• [READING TEXT]:
┄┄┄┄┄┄┄┄┄┄┄┄┄┄┄┄┄┄┄┄

The defendant says the court erred in admitting into evidence the walkie-talkie and the tools taken from defendant's car without a search warrant.

The facts and circumstances surrounding this arrest as previously set out indicate the search was an incident to a lawful arrest made upon probable cause under the guidelines of State v. Brown, 198 Kan. 473, 426 P.2d 129 and cases cited therein. These exhibits were properly before the jury.

The defendant argues it was error to admit an authenticated copy of a prior conviction.

The defendant had previously been convicted of burglary and larceny from a school building. An authenticated copy of the conviction was introduced during the state's case in chief. It was admitted by the court under K.S.A. 60-455 to prove certain material facts including defendant's plan of operation. The court admitted the same for the purposes approved by the statute and gave a limiting instruction that the jury should not consider this exhibit for the purpose of establishing the commission of the crime for which defendant was presently charged. The defendant had filed a notice of alibi and the matter of identity of the person committing the offense was thereby an issue in the case. (See State v. Wright, 194 Kan. 271, 275, 398 P.2d 339.)

┄┄┄┄┄┄┄┄┄┄┄┄┄┄┄┄┄┄┄┄

• [ENTRIES PROVIDED]:

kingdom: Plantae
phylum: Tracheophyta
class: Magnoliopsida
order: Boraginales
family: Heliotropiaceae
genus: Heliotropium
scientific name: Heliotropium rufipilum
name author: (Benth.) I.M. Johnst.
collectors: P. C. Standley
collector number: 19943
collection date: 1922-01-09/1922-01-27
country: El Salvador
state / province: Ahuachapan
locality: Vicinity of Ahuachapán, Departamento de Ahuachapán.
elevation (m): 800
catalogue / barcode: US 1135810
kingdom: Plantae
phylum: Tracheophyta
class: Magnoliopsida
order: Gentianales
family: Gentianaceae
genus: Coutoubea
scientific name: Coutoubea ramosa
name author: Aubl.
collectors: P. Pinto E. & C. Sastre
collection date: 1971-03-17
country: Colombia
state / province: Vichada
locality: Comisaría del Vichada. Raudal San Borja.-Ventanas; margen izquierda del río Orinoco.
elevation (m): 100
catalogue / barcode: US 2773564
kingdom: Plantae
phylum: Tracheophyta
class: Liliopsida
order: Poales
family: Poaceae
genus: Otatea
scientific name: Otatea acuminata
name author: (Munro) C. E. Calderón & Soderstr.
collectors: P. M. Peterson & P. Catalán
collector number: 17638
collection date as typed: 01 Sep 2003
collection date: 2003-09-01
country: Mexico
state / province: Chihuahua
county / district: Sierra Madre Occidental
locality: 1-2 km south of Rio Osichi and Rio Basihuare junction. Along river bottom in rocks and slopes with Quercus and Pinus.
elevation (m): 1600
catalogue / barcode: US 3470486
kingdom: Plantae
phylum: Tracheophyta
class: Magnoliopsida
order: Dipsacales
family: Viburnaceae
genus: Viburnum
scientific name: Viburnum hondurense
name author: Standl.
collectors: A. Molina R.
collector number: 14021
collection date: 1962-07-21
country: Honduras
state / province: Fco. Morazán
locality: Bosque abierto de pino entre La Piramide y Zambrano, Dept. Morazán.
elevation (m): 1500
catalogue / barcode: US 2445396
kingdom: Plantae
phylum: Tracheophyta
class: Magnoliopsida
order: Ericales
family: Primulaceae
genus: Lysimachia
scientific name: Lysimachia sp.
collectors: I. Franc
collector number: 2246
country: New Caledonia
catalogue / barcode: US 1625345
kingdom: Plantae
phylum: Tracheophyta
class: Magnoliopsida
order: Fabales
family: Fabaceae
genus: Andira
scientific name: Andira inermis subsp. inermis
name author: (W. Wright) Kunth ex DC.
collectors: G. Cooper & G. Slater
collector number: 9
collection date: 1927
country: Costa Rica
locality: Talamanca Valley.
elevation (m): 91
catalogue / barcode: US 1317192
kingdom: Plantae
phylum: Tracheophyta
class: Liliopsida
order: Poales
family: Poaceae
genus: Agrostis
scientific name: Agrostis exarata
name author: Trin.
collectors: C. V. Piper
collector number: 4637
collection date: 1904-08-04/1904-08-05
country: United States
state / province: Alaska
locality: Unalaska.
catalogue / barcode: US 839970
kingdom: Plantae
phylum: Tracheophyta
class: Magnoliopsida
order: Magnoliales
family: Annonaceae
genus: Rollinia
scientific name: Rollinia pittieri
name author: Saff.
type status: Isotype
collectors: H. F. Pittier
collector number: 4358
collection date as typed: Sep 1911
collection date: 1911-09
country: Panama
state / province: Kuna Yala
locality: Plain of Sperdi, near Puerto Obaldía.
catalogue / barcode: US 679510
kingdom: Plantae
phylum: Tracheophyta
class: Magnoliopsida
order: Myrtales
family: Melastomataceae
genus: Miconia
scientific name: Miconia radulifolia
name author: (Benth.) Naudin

┄┄┄┄┄┄┄┄┄┄┄┄┄┄┄┄┄┄┄┄

• [EXPLORE THE MATERIAL]:
1 - In the court opinion, under which statute was the copy of the prior conviction admitted?
2 - For each statement, say whether it agrees with the court opinion, and quote the words that decide it. (a) The tools were taken from the defendant's car under a search warrant. (b) The defendant had filed a notice of alibi. (c) The defendant's earlier conviction was for robbery.
3 - From the court opinion, set down the passage that starts at the words "The facts and" and stops after "a prior conviction.", copying it word for word.
The entries are separate material, unrelated to the court opinion.

• [LIST OF SOLUTIONS]:
1 - K.S.A. 60-455.

2 -
(a) No: "taken from defendant's car without a search warrant."
(b) Yes: "The defendant had filed a notice of alibi"
(c) No: "convicted of burglary and larceny from a school building."

3 -
The facts and circumstances surrounding this arrest as previously set out indicate the search was an incident to a lawful arrest made upon probable cause under the guidelines of State v. Brown, 198 Kan. 473, 426 P.2d 129 and cases cited therein. These exhibits were properly before the jury.

The defendant argues it was error to admit an authenticated copy of a prior conviction.